Some good stuff here, but a few points------------
1.) "Stopping power" in cartridge to cartridge comparisons is one of those things that is a lot more crap than anything else. Don't get me wrong, a 357 hits harder and does more damage than a 38 special, but any of the normal, service grade calibers (9mm, 38, 357, 40, 45, and yes even 380) will stop someone IF you hit them in vital areas. In the movies, guys get hit with a 45 and go flying back. Want a fun test? If you have access to an outdoor range (and I'm speaking to all of you who are going to try and hurl ft-lbs. numbers at me), cut a slice in the top of a pumpkin and slide a 1/4" steel plate down into it. Place steel-cored pumpkin on a raised surface like a stool. The steel is there to absorb the bullet's energy and not let it just punch through the pumpkin, the pumpkin is there to catch the debris/ricochet. Now, shoot pumpkin with handgun of your choice. Watch pumpkin roll or fall off of the stool. Notice that the 15 pound pumpkin and plate DID NOT fly off the stool. Now ask yourself if the same bullet would send a 200 pound man flying. So drop the thinking that you don't have to be as good with a bigger caliber because it'll stop them if you just hit them. A 45 through the deltoid is not a fight-stopper, a 380 in the heart is. How well the gun fits you and how intuitively it points for you are the main factors to consider. From there, if you're comfortable shooting a larger caliber and can do it well, great. If you have to go smaller to do it well, go smaller.

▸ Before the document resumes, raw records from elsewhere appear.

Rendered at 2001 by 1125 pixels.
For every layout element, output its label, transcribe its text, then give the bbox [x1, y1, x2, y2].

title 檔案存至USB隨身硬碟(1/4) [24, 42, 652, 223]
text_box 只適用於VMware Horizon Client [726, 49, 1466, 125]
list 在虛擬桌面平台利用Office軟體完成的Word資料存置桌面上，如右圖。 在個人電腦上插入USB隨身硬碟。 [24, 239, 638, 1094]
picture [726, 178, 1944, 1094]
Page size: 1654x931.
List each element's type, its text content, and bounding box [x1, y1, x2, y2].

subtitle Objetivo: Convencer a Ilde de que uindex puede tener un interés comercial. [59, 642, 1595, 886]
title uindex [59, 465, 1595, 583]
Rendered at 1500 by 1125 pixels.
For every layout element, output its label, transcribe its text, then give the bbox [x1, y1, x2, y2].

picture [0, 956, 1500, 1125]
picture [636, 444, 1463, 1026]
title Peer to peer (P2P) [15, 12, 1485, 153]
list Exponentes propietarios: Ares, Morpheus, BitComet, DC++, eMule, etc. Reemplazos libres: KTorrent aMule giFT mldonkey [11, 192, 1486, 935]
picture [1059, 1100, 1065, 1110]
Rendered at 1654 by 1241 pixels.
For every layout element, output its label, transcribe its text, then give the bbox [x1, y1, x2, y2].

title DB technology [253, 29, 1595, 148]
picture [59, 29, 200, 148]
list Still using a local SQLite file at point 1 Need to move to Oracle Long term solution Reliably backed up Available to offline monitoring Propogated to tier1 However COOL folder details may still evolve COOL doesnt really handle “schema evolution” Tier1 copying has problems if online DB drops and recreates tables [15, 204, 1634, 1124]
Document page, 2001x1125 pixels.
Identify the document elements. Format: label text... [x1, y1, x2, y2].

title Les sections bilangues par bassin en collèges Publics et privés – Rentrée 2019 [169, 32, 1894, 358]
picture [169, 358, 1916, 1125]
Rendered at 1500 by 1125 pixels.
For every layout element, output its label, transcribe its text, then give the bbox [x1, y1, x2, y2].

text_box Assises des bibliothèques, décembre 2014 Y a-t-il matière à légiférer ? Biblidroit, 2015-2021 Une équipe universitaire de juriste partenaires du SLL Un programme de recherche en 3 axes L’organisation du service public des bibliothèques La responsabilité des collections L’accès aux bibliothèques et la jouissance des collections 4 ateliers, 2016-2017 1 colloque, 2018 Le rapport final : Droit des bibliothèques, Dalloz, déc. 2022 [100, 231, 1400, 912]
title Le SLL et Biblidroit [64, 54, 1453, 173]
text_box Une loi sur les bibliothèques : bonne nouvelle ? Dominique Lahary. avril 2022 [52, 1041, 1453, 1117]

I worked in a gun shop once as a rangemaster, and between that and military time I've seen a whole mess of people who get wrapped up in the magazine-reading, latest and greatest type of thinking with their firearms and ammunition, and never spend the time to actually get good and putting bullets where they need to be put. Being able to stand comfortably in an air conditioned range with a well lit target, no pressure, all the time in the world, and hit the bullseye has absolutely nothing to do with being able to hit something when you NEED to, especially if it's moving or fighting back. Once you get the fundamentals down, you need to practice point shooting and getting on your target fast---they're not going to stand there calmly while you get set up.
2.) If you go for a handgun, don't worry about capacity. If you like the feel of a pistol better than a revolver, or the other way around, then let that be your guiding decision. Again, getting some training should give you the opportunity to try different things out, and you'll start to understand what feels better to you. Defensive shootings are usually over in a couple of seconds with two or three shots. Being the one to get those shots off first, quickly and on-target, is what wins. The prolonged, running gunfight stuff (outside of some police or military situations) is only in the movies. Assuming it actually did happen: I don't care if you have 10,000 rounds in your magazine, if you're facing a whole room full of armed opponents by yourself, you're going to lose. If you can't hit anything and try to take comfort from the fact that you have 15 shots to get lucky with instead of 6, you're going to lose.
3.)As others have said, it's not about WANTING to pull the trigger, but if you feel you can't, then don't have the gun. However, nobody has detailed why. You have no idea what the intentions are of a person who attempts to attack you or invade your home. May be a murderer, may be a rapist, may be a guy looking for a free TV who is going to run at the first noise he hears. It could be a life or death situation, or maybe not. However, once you introduce a gun into the equation and he (or she) sees it, it now
absolutely is a life or death situation as far as the intruder is concerned. The intruder is not going to be thinking, "Maybe he's just trying to scare me." He's going to be trying to save his own life. His eyes get wider, his blood pressure increases, his adrenaline kicks in, and exactly one of two things is going to happen: he's going to move very quickly, either away from you or right at you. If he runs, great. If he doesn't, whatever his intentions were when all of this started, he's trying to kill you now to save his own life. If he has his own weapon, he'll go for it, if he doesn't, he'll go for yours. If you know in your heart that you can't use deadly force, then DO NOT escalate the situation in this way.
Again, it's not about wanting to kill someone. I'm CPR certified (and get re-certified every two years) and have never had occasion to try and keep anybody alive. I hope I never have to. But, if I have to, I'm willing.
4.)As others have said, if there are kids in the house, the whole family needs to be a part of this. I was taught gun safety and to shoot starting when I was six years old. I knew where the guns were, including the loaded one, and honestly never touched them without my parents around. By the same token, I knew where the stove was, how it worked, and never cooked myself. Your kids watch every single thing you do (they're programmed to do that so they can learn how to be) and you're absolutely not sly enough to keep this a secret from them. If you don't let it be a mystery, however, you'll take away the "I must get to that thing" fascination. If you make it Bluebeard's Chest, it'll become a quest for them.
I'll probably piss somebody off by saying this, but it's kind of the same thing as parents who can't face the thought of their kids knowing about (let alone having) sex, and so trying to pretend it doesn't exist or make it a taboo. They're GOING to find out from somebody, so you do best to take an active part in what they learn.
Done correctly, and safely, it can be a very fun family activity. Shooting, not sex.